◆ EXTRACT TO READ
= Beginning of Section =
Agents of Impact | May 14, 2021

Jacinda Ardern, New Zealand

Dennis Price
ImpactAlpha Editor

Dennis Price

ImpactAlpha, May 14 – The 40-year-old prime minister is redefining leadership for the 21st century. Early in the COVID crisis, Ardern chose not to contain the pandemic but to eliminate it.

Led by science, Ardern moved decisively to impose border controls and a nationwide lockdown. Government spending provided essential support to businesses and backstopped incomes of workers who lost their jobs. Ardern and her ministers cut their own pay by 20% for six months. She chose empathetic leadership, framing the country a unified “team of five million.”

Roughly 100 days after the first identified case in New Zealand, Ardern’s government declared the pandemic effectively over. There have been setbacks, of course. Still, New Zealand, with five million people, has tallied just 2,700 cases and only 26 deaths. 

On gender equity, climate, gun violence and disaster response as well, Ardern has put New Zealand ahead of the curve. Last month, her government moved to make New Zealand the first country to force banks and investment managers to disclose the climate impacts of their investments. Ardern passed a gender “pay equity” law that aims not just for equal pay for equal work, but equal pay for work of equal value and a broader rethink of the value of women’s work.

Ardern’s leadership was rewarded last October, when voters reelected her with the largest victory for her center-left Labour Party in half a century. This week, Ardern topped Fortune’s list of “world’s greatest leaders.”

In the before times, leadership in government was often undervalued. “Leadership is not about necessarily being the loudest in the room, but instead being the bridge, the thing that is missing in the discussion,” she says, “and trying to build a consensus from there.”
= End of Section =
In the profile of Jacinda Ardern, by how much did Ardern and her ministers cut their own pay, and for how long?

◆ DATASET CONTENT
= Beginning of Section =
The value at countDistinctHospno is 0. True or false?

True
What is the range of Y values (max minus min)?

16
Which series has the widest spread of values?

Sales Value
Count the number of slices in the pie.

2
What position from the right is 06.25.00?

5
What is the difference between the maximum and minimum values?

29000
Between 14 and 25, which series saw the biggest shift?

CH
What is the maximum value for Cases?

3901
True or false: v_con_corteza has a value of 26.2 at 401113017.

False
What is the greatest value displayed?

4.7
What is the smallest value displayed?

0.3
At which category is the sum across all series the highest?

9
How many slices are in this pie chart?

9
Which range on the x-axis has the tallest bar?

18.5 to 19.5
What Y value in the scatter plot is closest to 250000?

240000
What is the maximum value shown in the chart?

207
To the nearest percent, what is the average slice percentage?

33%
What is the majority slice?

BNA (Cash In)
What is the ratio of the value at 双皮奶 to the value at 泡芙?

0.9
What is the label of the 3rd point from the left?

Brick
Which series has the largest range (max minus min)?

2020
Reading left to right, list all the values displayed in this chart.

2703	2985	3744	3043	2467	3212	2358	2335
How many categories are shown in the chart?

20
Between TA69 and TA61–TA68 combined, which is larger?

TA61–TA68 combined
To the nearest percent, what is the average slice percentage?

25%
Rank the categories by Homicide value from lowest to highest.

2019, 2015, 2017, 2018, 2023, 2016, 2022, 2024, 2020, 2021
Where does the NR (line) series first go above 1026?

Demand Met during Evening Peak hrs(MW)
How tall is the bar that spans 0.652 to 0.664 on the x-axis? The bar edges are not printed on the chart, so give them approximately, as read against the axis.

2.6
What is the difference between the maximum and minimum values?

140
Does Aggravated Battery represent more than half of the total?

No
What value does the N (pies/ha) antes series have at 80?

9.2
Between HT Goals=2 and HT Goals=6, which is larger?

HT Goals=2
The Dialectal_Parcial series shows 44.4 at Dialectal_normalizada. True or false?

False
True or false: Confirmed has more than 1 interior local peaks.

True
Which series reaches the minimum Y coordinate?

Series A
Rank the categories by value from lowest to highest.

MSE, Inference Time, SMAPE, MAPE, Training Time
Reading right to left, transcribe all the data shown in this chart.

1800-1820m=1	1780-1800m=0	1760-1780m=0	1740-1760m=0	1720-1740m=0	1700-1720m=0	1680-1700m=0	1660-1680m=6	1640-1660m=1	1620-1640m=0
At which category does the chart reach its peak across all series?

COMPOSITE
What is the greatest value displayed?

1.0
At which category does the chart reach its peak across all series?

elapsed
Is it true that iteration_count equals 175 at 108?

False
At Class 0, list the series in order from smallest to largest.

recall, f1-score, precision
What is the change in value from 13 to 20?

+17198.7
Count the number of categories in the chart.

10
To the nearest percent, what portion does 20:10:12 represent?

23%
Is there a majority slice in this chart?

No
= End of Section =
◆ RESPONSE TO THE TASK
By 20% for six months.